When calculating the vehicle cost of a shopping trip, be sure to only include the mileage specific to that trip. If I combine a trip to Sacks with a trip to Costco, the mileage attributable to Sacks is only the distance between Sacks and Costco, not the distance between Sacks and my house.
Let’s look at the cost of a trip to Sacks, using both calculations. $2.70 / gallon of gas / 25 mph = $0.108 / mile * 6 miles (round trip) = $0.65 (rounded to nearest penny). Using the IRS rate, the marginal rate of adding Sacks to a Costco trip is 6 miles (round trip) * $0.545 =$3.27.
Apply Your Own Value Judgments
The amount saved on the salad dressing, a product I regularly purchase, was a total of $6.00. The amount saved on the zucchini, a product I had not purchased before due to the high cost and which I am unlikely to purchase again in the future, is $10.35. The total savings for the trip is $16.35.
Once you have the data, apply your own value judgments. Which way of calculating the vehicle cost makes the most sense to you? Do you consider the amount saved only on products that you regularly buy? Or would you count the $2.00 spent on the zucchini as a negative because it is money I would not have spent otherwise?
Depending on how you make these value judgments, I saved somewhere between $0.73 ($6 saved on regular price of salad dressing – $3.27 operating cost of vehicle – $2 spent on product I shouldn’t have bought) and $15.70 ($16.35 total savings – $0.65 cost of gas) during my visit to Sacks. Neither of these extremes, nor the intermediate options on the scale between them, are incorrect ways of weighing the data.

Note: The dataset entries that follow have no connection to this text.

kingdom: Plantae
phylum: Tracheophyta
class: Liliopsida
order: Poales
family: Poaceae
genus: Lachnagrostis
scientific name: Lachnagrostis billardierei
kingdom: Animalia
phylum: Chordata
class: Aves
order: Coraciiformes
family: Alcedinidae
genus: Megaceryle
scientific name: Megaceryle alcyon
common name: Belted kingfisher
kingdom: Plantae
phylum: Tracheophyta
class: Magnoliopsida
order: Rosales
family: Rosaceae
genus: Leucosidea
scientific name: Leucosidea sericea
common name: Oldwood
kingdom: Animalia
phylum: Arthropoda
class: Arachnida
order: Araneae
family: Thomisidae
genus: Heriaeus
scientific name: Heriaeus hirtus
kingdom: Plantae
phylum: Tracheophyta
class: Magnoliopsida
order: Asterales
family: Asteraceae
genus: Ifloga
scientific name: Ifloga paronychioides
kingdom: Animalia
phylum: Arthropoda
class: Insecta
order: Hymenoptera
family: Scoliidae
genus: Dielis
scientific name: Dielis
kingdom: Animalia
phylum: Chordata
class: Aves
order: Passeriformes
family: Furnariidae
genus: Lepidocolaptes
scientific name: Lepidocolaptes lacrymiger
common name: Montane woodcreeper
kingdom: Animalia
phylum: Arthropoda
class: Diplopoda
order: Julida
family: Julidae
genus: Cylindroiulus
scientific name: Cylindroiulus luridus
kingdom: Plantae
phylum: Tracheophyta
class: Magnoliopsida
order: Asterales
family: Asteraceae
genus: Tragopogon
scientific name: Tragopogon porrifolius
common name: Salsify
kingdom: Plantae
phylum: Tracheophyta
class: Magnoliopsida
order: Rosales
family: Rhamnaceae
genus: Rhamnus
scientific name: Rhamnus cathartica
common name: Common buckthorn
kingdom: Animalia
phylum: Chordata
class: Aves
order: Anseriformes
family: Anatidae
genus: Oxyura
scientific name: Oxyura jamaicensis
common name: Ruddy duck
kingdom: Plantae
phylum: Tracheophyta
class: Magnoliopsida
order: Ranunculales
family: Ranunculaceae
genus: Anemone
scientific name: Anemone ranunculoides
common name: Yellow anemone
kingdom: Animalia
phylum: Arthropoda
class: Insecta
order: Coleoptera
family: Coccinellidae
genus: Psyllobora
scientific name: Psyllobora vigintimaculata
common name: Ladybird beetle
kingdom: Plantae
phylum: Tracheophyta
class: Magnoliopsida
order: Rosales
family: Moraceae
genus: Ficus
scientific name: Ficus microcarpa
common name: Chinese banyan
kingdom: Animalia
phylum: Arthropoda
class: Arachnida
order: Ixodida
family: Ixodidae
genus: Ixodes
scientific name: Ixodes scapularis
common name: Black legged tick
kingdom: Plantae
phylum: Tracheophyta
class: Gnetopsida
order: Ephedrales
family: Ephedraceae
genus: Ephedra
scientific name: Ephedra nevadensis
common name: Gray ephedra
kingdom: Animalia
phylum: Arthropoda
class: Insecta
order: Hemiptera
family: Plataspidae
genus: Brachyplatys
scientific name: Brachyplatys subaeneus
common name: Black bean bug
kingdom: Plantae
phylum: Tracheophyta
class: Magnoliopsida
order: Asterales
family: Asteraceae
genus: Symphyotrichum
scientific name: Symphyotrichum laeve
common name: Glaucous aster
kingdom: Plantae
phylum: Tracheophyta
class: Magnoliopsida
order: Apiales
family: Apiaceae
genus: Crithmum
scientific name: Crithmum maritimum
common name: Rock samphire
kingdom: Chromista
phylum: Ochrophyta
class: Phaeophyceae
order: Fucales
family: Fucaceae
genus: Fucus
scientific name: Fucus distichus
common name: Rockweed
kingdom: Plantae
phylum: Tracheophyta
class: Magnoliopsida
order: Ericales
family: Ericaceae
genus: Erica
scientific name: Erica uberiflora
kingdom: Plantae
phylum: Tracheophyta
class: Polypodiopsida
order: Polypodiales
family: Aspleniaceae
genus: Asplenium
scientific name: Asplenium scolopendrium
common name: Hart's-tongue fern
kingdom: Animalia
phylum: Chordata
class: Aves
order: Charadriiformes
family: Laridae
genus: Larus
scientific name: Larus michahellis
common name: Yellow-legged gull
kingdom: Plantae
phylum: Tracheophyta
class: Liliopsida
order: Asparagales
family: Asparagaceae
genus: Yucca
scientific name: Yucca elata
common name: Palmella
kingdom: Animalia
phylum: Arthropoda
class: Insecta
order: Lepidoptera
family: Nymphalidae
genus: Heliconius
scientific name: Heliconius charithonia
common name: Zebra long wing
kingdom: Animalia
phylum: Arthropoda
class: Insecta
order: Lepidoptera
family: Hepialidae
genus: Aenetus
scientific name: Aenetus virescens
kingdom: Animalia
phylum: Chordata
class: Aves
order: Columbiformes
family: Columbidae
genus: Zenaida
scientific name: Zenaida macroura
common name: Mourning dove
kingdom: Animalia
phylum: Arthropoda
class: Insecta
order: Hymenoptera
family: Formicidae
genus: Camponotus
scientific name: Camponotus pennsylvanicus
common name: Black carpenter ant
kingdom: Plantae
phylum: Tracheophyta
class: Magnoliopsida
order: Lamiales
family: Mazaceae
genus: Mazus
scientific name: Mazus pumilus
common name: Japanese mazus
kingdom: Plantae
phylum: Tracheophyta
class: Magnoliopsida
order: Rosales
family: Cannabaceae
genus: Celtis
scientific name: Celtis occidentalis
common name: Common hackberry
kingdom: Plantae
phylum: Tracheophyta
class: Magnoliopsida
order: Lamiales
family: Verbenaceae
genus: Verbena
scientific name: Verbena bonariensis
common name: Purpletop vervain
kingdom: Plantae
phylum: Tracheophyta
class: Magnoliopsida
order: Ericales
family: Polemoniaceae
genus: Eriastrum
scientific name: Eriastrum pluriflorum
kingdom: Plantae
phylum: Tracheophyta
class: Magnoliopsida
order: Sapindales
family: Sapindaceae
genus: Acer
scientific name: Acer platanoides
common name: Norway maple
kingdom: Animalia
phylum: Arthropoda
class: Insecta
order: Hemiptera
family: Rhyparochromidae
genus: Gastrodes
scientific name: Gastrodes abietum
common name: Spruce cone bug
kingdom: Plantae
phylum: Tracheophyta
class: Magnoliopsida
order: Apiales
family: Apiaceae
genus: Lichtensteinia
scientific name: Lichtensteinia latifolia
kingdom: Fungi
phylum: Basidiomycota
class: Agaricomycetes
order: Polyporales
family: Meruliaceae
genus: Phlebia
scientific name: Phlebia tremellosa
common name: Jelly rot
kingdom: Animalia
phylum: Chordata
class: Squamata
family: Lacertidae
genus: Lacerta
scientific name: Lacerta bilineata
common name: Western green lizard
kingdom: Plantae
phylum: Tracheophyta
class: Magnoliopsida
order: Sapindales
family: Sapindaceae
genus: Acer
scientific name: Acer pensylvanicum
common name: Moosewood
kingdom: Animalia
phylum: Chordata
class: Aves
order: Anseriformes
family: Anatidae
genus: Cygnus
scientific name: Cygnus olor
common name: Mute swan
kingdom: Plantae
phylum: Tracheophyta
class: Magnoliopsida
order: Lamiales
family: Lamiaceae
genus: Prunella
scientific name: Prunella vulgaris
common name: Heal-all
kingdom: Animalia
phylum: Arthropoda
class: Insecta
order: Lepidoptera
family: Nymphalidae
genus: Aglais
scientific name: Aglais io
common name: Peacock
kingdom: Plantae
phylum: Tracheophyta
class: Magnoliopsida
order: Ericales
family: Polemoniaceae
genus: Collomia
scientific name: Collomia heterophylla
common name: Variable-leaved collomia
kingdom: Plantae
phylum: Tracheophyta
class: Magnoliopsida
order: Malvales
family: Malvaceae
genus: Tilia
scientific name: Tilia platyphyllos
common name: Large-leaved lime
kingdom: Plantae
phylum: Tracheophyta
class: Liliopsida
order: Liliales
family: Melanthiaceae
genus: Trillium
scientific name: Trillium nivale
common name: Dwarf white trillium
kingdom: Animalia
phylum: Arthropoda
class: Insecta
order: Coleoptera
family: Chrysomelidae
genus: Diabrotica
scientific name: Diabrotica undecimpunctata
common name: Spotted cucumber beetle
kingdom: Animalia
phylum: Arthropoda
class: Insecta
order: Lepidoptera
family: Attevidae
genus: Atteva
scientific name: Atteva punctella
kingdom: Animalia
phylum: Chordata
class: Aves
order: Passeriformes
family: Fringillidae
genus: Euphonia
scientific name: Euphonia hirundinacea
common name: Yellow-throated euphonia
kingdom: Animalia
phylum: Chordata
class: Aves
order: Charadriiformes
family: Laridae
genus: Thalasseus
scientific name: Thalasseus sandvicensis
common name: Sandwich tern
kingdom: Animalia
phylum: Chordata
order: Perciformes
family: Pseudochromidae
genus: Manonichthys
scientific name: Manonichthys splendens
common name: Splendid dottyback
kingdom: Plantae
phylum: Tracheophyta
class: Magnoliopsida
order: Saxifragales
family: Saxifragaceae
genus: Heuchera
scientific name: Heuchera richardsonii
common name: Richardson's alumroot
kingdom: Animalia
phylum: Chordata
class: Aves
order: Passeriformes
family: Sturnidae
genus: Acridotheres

Remember our ultimate goal here is food that (1) tastes good and (2) promotes health (3) at the lowest possible cost, with an eye to the (4) time it takes to procure, prepare, and clean-up our food. Each these four points involves value judgments and different people will weigh options differently. What I am trying to do is provide some tools that help you to weigh all your options so you are meeting that goal in the best possible way for your family.